Text Classification with Naive Bayes

The task of text classification: given a text, decide which of a predefined set of classes or categories it belongs to. Here the “cause” is the \(Category\) variable, and the “effect” variables are the presence or absence of certain key words, \(HasWord_i\).

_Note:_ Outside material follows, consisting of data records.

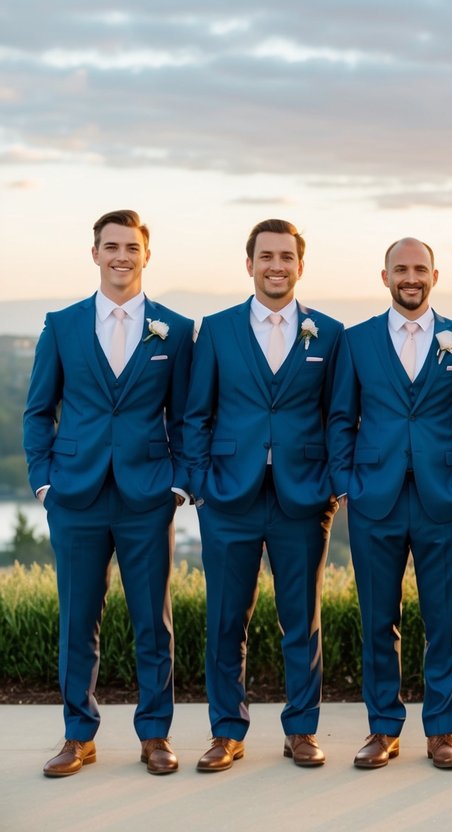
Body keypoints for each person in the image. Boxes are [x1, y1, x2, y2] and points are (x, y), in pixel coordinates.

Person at [24, 209, 192, 777]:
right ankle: (78, 735)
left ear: (147, 255)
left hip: (147, 495)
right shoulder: (63, 324)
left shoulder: (176, 327)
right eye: (111, 246)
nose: (122, 256)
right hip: (75, 495)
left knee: (153, 621)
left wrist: (178, 482)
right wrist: (44, 480)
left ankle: (155, 735)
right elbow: (38, 410)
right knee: (78, 620)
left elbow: (189, 414)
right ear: (94, 253)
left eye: (132, 247)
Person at [184, 218, 343, 771]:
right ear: (248, 263)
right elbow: (195, 413)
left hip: (303, 498)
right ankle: (227, 730)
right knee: (227, 619)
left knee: (301, 620)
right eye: (266, 256)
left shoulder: (329, 333)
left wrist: (332, 485)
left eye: (287, 257)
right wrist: (202, 484)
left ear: (301, 265)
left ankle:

Naive Bayes models are widely used for language determination, document retrieval, spam filtering, and other classification tasks.

Summary

• Uncertainty arises because of both laziness and ignorance. It is inescapable in complex, nondeterministic, or partially observable environments.
• Probabilities express the agent’s inability to reach a definite decision regarding the truth of a sentence. Probabilities summarize the agent’s beliefs relative to the evidence.
• Decision theory combines the agent’s beliefs and desires, defining the best action asthe one that maximizes expected utility.
• Basic probability statements include prior or unconditional probabilities and posterior or conditional probabilities over simple and complex propositions.
• The axioms of probability constrain the probabilities of logically related propositions. An agent that violates the axioms must behave irrationally in some cases.
• The full joint probability distribution specifies the probability of each complete assignment of values to random variables. It is usually too large to create or use in its explicit form, but when it is available it can be used to answer queries simply by adding up entries for the possible worlds corresponding to the query propositions.
• Absolute independence between subsets of random variables allows the full joint distribution to be factored into smaller joint distributions, greatly reducing its complexity.
• Bayes’ rule allows unknown probabilities to be computed from known conditional probabilities, usually in the causal direction. Applying Bayes’ rule with many pieces of evidence runs into the same scaling problems as does the full joint distribution.
• Conditional independence brought about by direct causal relationships in the domain allows the full joint distribution to be factored into smaller, conditional distributions. The naive Bayes model assumes the conditional independence of all effect variables, given a single cause variable; its size grows linearly with the number of effects.
• A wumpus-world agent can calculate probabilities for unobserved aspects of the world, thereby improving on the decisions of a purely logical agent. Conditional independence makes these calculations tractable.